Return every line of the material below unchanged, leaving out the pictures.

Records from a data collection:
=======

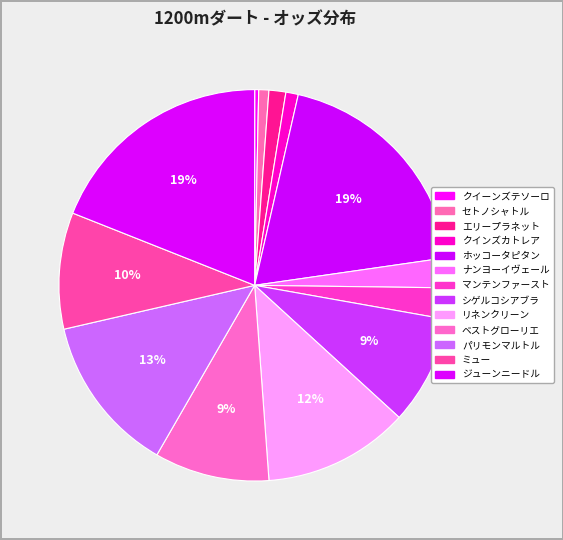

How many slices are in this pie chart?

13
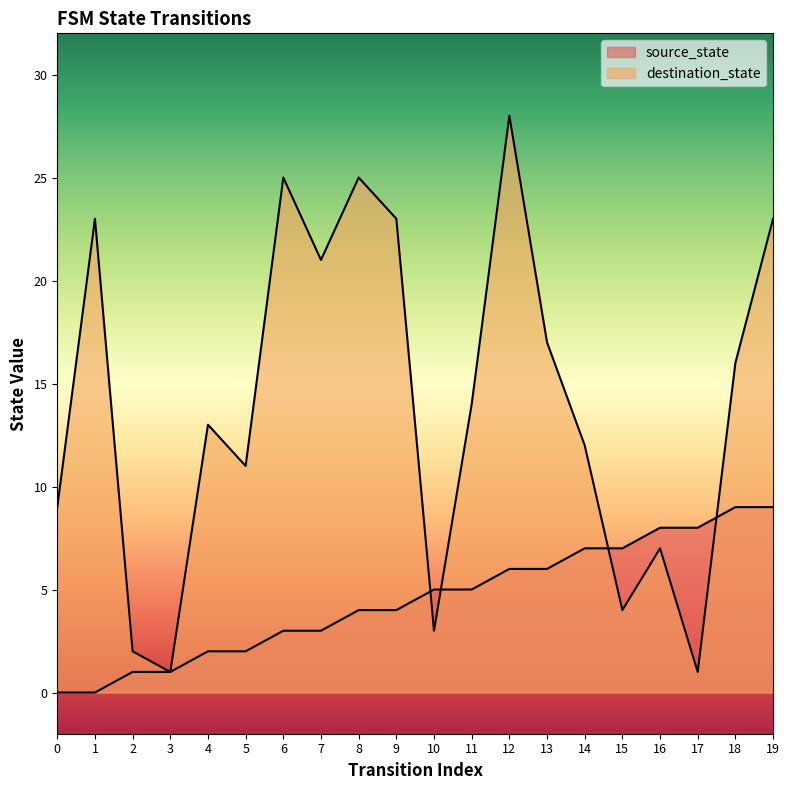

Which category has the highest value in the source_state series?

18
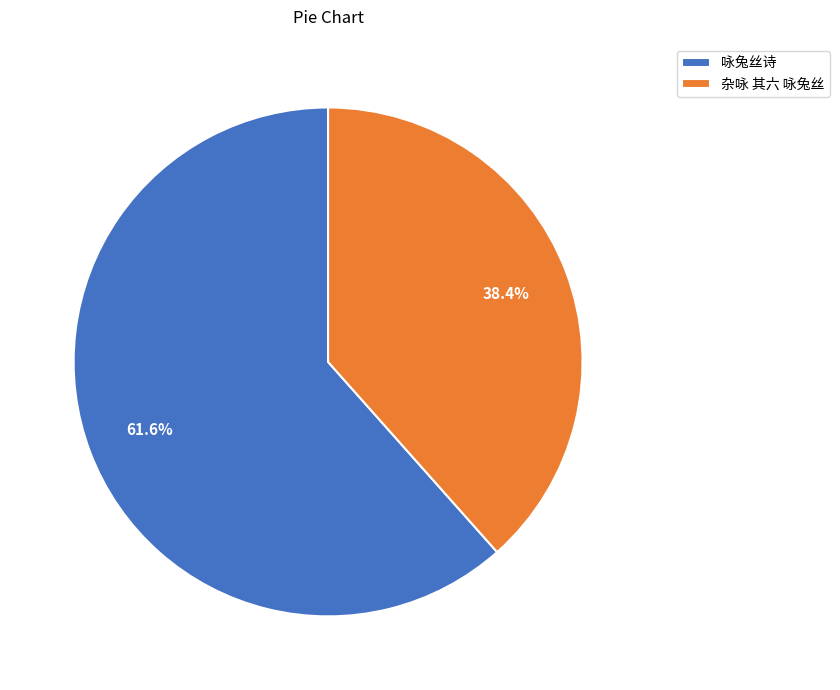

To the nearest percent, what portion does 咏兔丝诗 represent?

62%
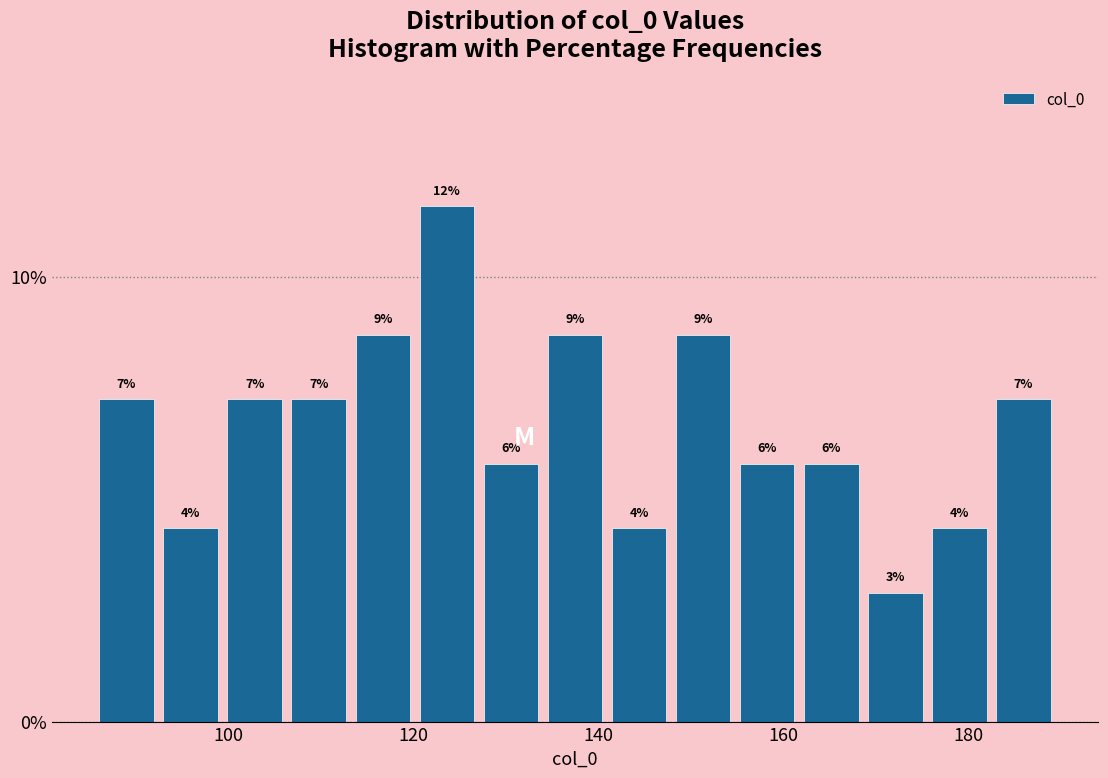

Around what value on the x-axis is the tallest bar? Give the approximate position of its centre, as read against the axis.

124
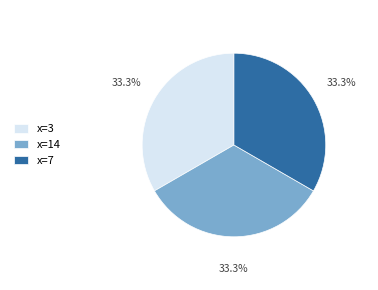

How many slices are in this pie chart?

3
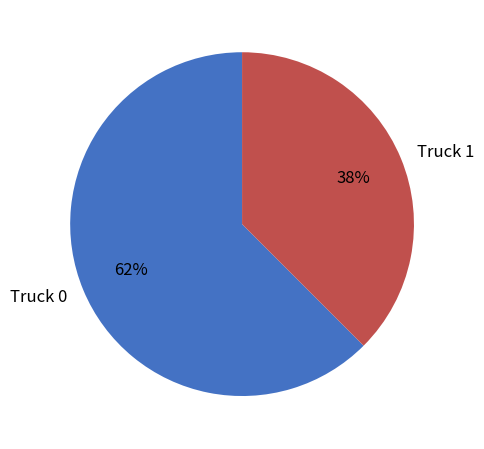

Do Truck 0 and Truck 1 together represent more than half of the pie?

Yes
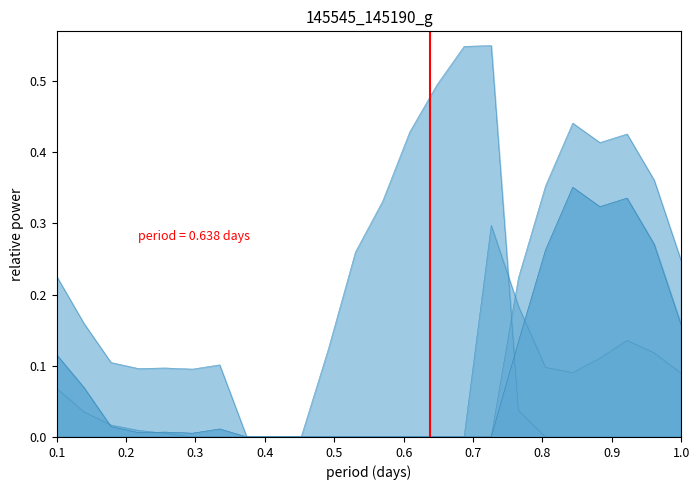

At how many categories does at least one series exceed 0?

21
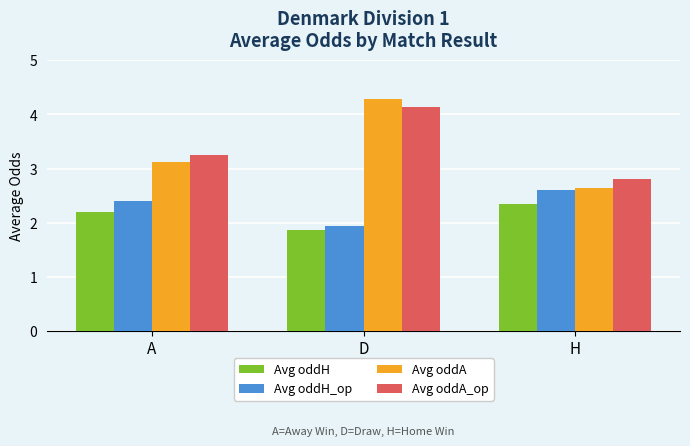

The value of Avg oddH_op at H is 2.6. True or false?

True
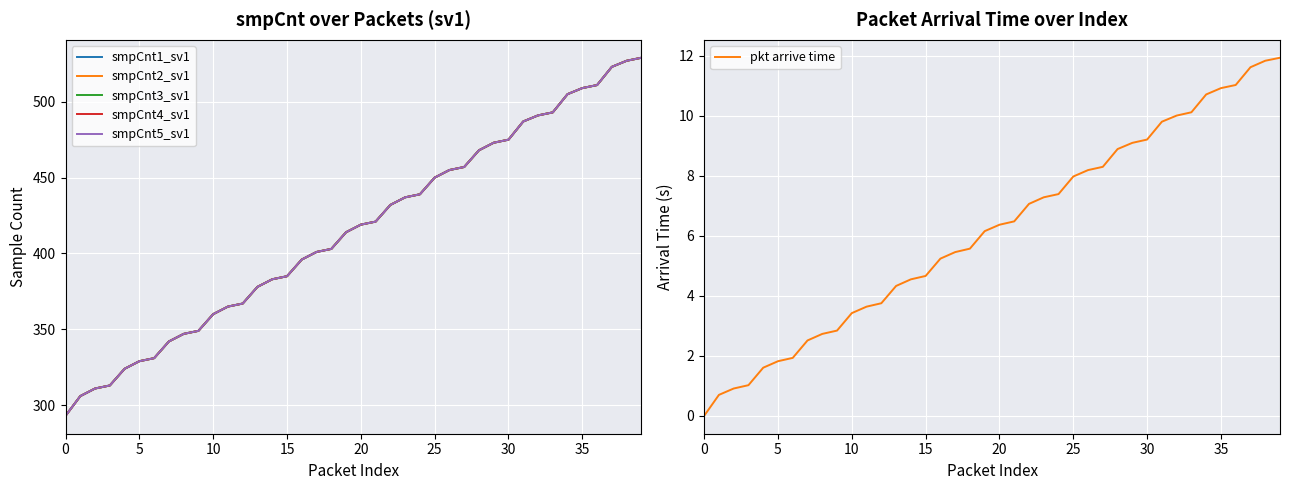

How many series are shown in this chart?

6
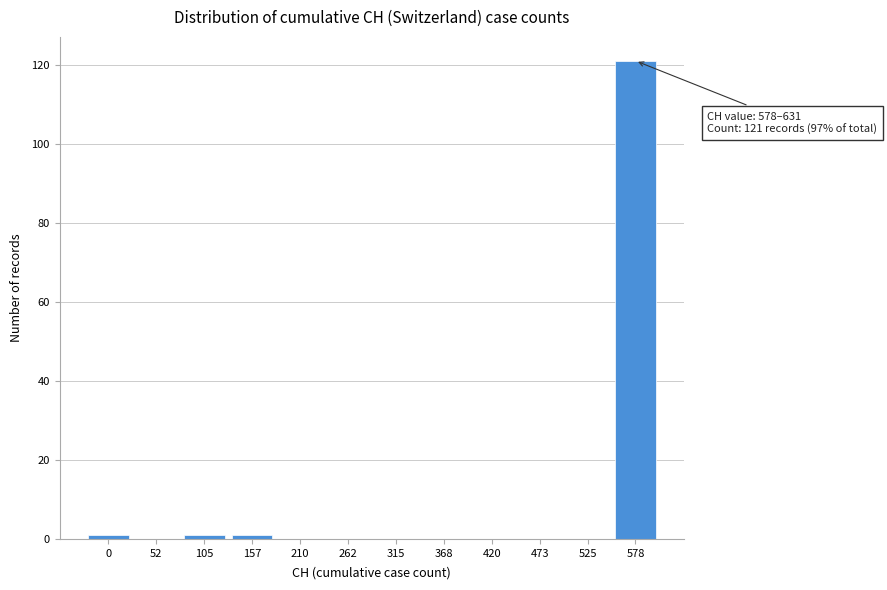

Reading left to right, extract all data points from this chart.

0=1	52=0	105=1	157=1	210=0	262=0	315=0	368=0	420=0	473=0	525=0	578=121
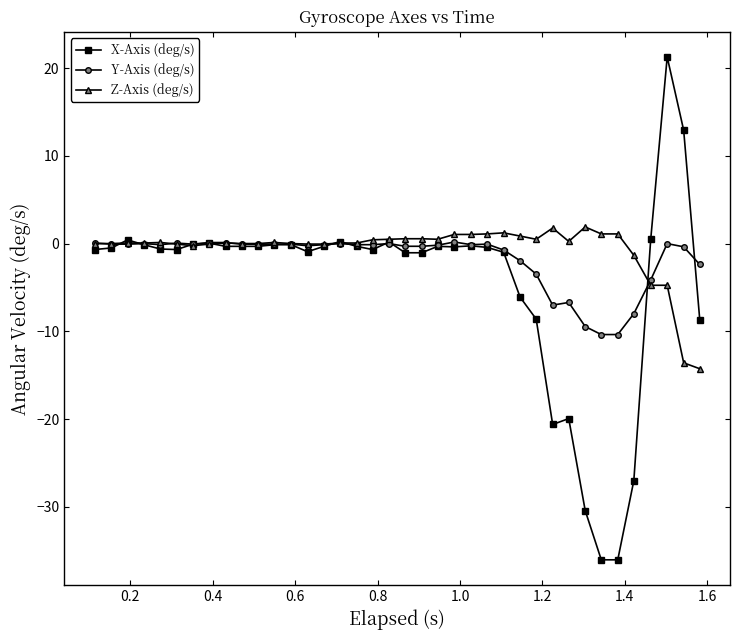

Which series has the widest spread of values?

X-Axis (deg/s)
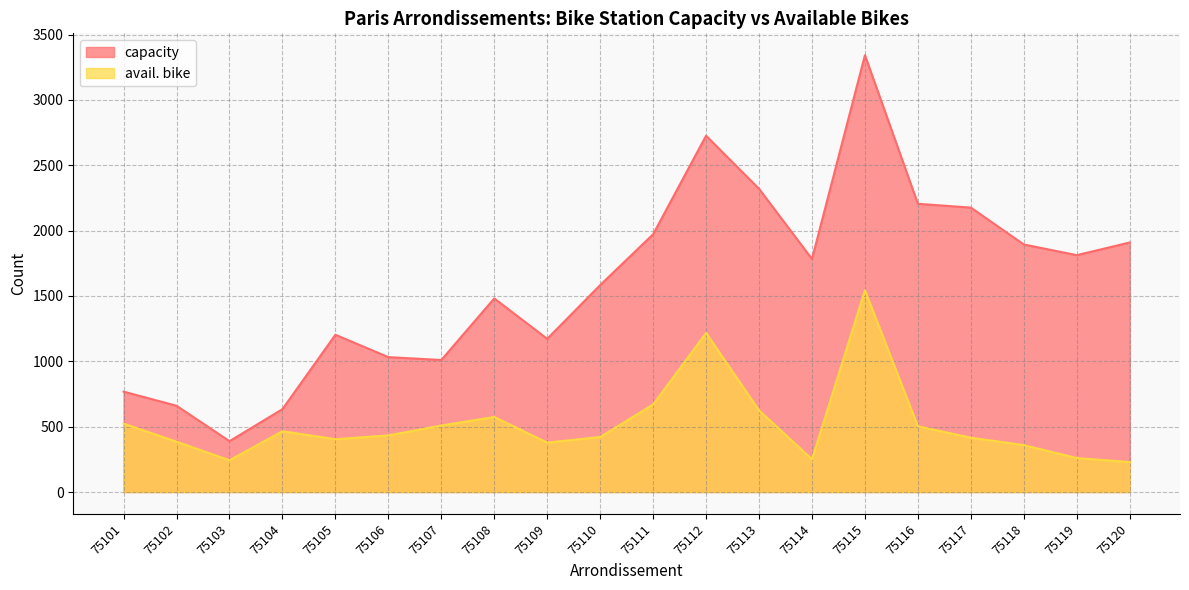

What is the sum of the capacity values at 75116 and 75107?

3215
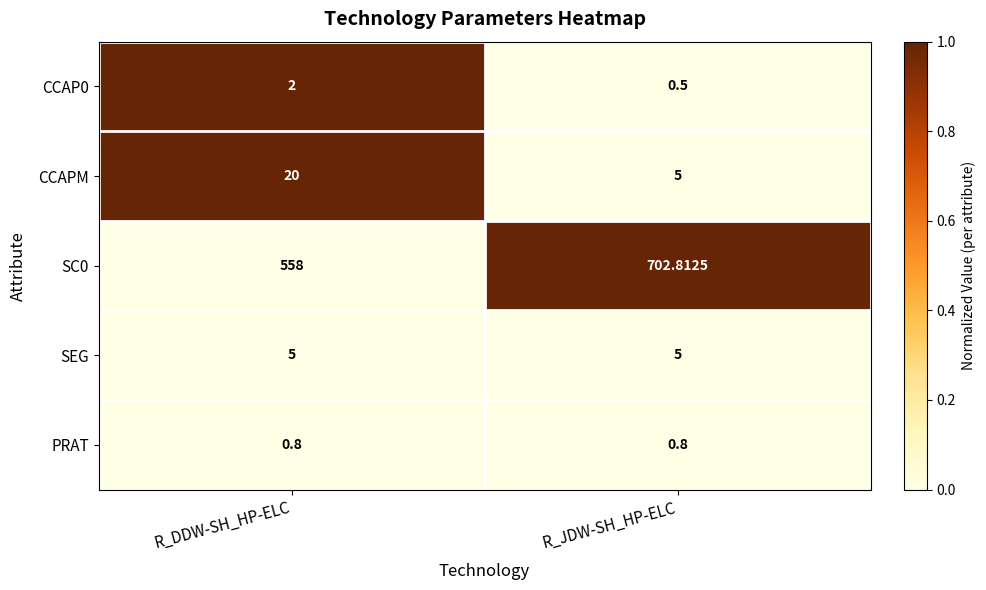

Where is CCAPM nearest to the value 12?

R_JDW-SH_HP-ELC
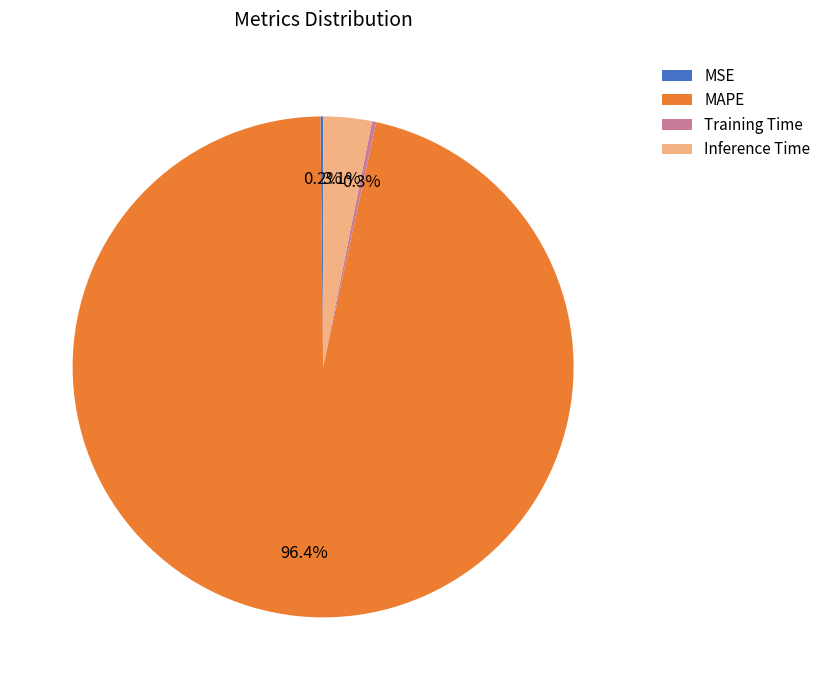

Does MAPE account for over 50% of the chart?

Yes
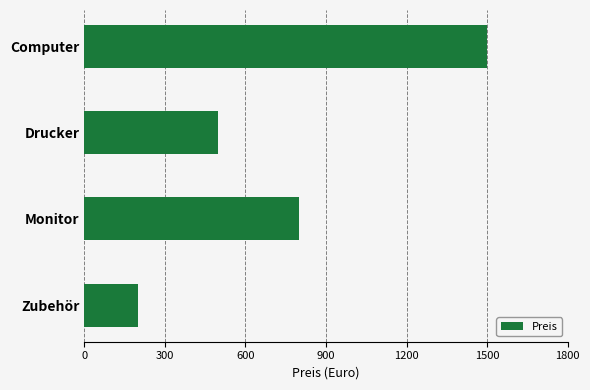

Count the number of categories in the chart.

4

=======

• [SOLUTION TO THE PROBLEM]
How many slices are in this pie chart?

13

Which category has the highest value in the source_state series?

18

To the nearest percent, what portion does 咏兔丝诗 represent?

62%

Around what value on the x-axis is the tallest bar? Give the approximate position of its centre, as read against the axis.

124

How many slices are in this pie chart?

3

Do Truck 0 and Truck 1 together represent more than half of the pie?

Yes

At how many categories does at least one series exceed 0?

21

The value of Avg oddH_op at H is 2.6. True or false?

True

How many series are shown in this chart?

6

Reading left to right, extract all data points from this chart.

0=1	52=0	105=1	157=1	210=0	262=0	315=0	368=0	420=0	473=0	525=0	578=121

Which series has the widest spread of values?

X-Axis (deg/s)

What is the sum of the capacity values at 75116 and 75107?

3215

Where is CCAPM nearest to the value 12?

R_JDW-SH_HP-ELC

Does MAPE account for over 50% of the chart?

Yes

Count the number of categories in the chart.

4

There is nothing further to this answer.